Cf. Coale v. Rickard, 540 S.W.2d 151,152-53 (Mo.App.1976), in which the appellate court found that the trial court’s judgment against the defendants’ counterclaim of damages where the only evidence to establish cost of repair or replacement was testimony that repair of the defects would “run between three and $4,000” was not against the weight of the evidence.

Missouri courts do not demand that in a contract action damages be proved by exact certainty in order to prevent one breaching a contract to escape liability. “All that can be expected in any case is that the relevant facts tending to show the extent of the damages be placed before the jury to enable it to make such an intelligent estimate of the same as the circumstances of the case will admit.” Wright v. Ickenroth, 215 S.W.2d 43, 45 (Mo.App.1948). Accord, Hargis v. Sample, 306 S.W.2d 564, 569 (Mo.1957); Haggard v. Mid-States Metal Lines, Inc., 591 S.W.2d 71, 77 (Mo.App.1979).

In the instant case, after a painstaking examination of the record on appeal, we are unable to make an estimate of the damages—if any—suffered by Truck. The trial judge appeared to be equally mystified following the trial. Despite the trial judge’s call for clarification or additional proof, the parties declined to produce additional evidence leaving the judge to guess the amount owed. It would seem that had Truck had evidence to clarify the damage issue, it would have presented it upon the request of the trial judge. Neither party has ever complained that the trial court did not order the trial reopened for additional evidence on any issue. We find nothing in *615the judgment entry to explain the method the trial judge used to calculate any additional premiums due Truck and nothing in the record to support this award or any other.

Therefore, the judgment is reversed.

All concur.

. Her testimony with respect to items was that they totaled $1753.42 (“$1 off’) in fact amounts to $1,925.36 as appellant notes on appeal. This discrepancy remains unexplained.

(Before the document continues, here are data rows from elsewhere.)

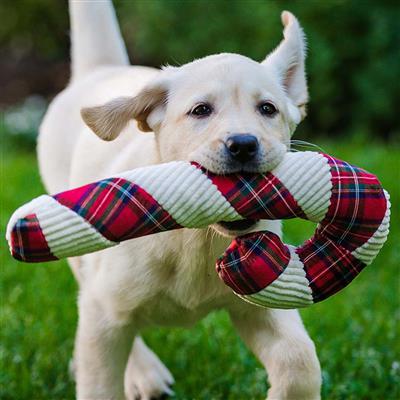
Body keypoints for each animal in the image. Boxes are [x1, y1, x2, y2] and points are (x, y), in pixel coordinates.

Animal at [37, 1, 322, 398]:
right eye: (201, 110)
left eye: (268, 109)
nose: (244, 145)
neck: (196, 237)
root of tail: (102, 70)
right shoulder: (102, 310)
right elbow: (100, 381)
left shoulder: (259, 302)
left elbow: (300, 360)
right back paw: (145, 373)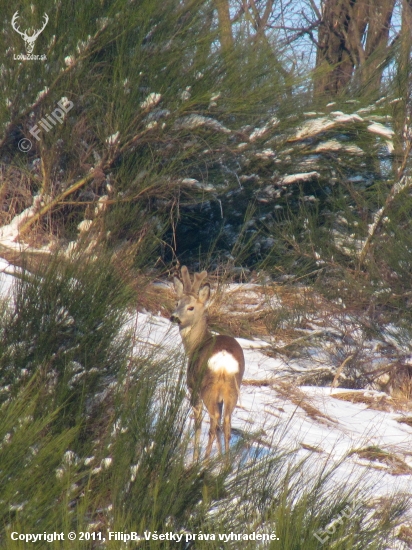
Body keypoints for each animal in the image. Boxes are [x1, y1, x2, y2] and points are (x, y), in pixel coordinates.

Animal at [171, 268, 245, 462]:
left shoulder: (192, 386)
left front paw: (195, 457)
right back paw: (225, 464)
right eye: (177, 302)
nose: (174, 317)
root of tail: (224, 360)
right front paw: (218, 456)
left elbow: (197, 423)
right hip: (232, 389)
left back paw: (202, 462)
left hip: (207, 388)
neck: (196, 345)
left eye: (191, 307)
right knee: (225, 422)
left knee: (213, 422)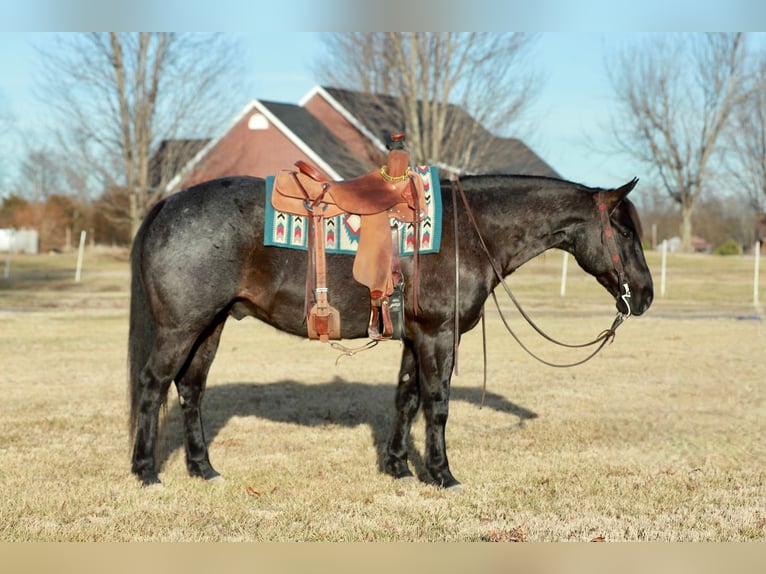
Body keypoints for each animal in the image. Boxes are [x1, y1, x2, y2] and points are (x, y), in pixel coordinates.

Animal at [128, 173, 654, 488]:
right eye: (626, 232)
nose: (645, 295)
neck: (469, 230)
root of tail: (168, 204)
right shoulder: (439, 335)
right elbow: (437, 405)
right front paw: (441, 474)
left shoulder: (416, 337)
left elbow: (406, 398)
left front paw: (398, 465)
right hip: (180, 328)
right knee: (153, 387)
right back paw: (146, 471)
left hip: (210, 326)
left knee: (190, 390)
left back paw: (203, 468)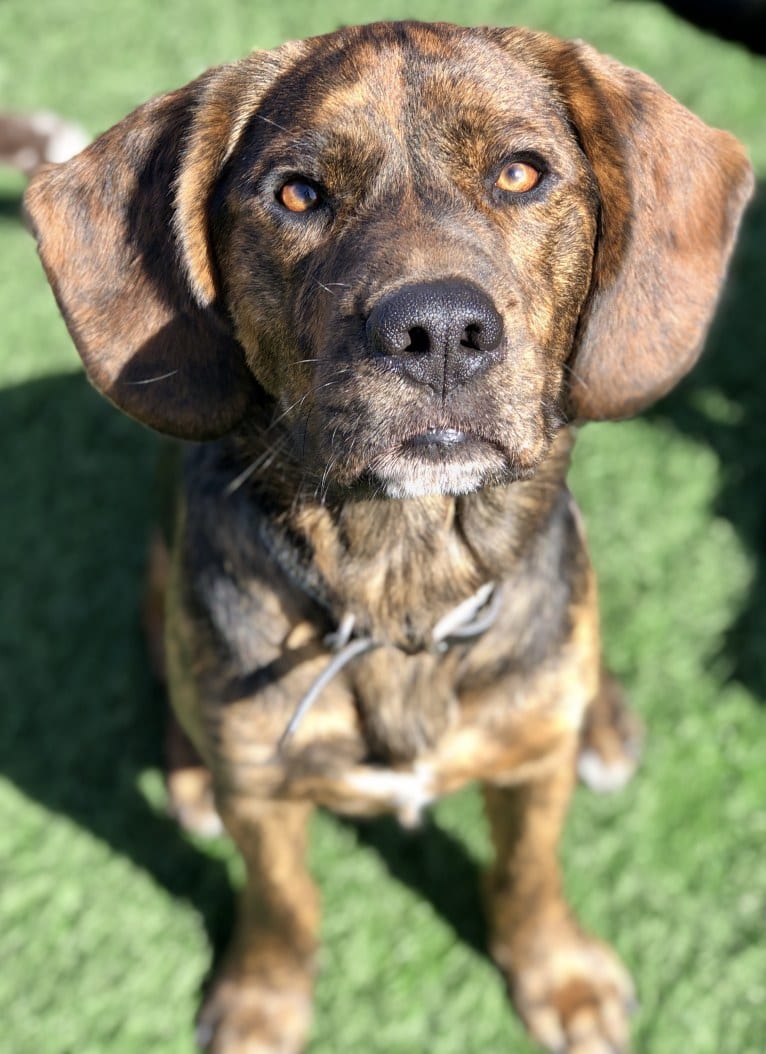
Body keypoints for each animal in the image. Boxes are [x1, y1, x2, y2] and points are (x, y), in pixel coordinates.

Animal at [25, 22, 754, 1054]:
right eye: (297, 192)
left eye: (521, 174)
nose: (439, 330)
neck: (404, 585)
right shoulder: (265, 801)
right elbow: (284, 903)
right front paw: (262, 1000)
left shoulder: (532, 774)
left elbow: (527, 874)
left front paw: (559, 976)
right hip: (162, 585)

. The trial judge’s request was:

“I have personally reviewed the transcript of the hearing and find inconsistencies with respect to the amount of the alleged damage. In order that there be no injustice regarding either party, and primarily because I feel somewhat to blame in pressing the attorneys for time, I would ask you both to contact my clerk in order that there be additional testimony in this matter.”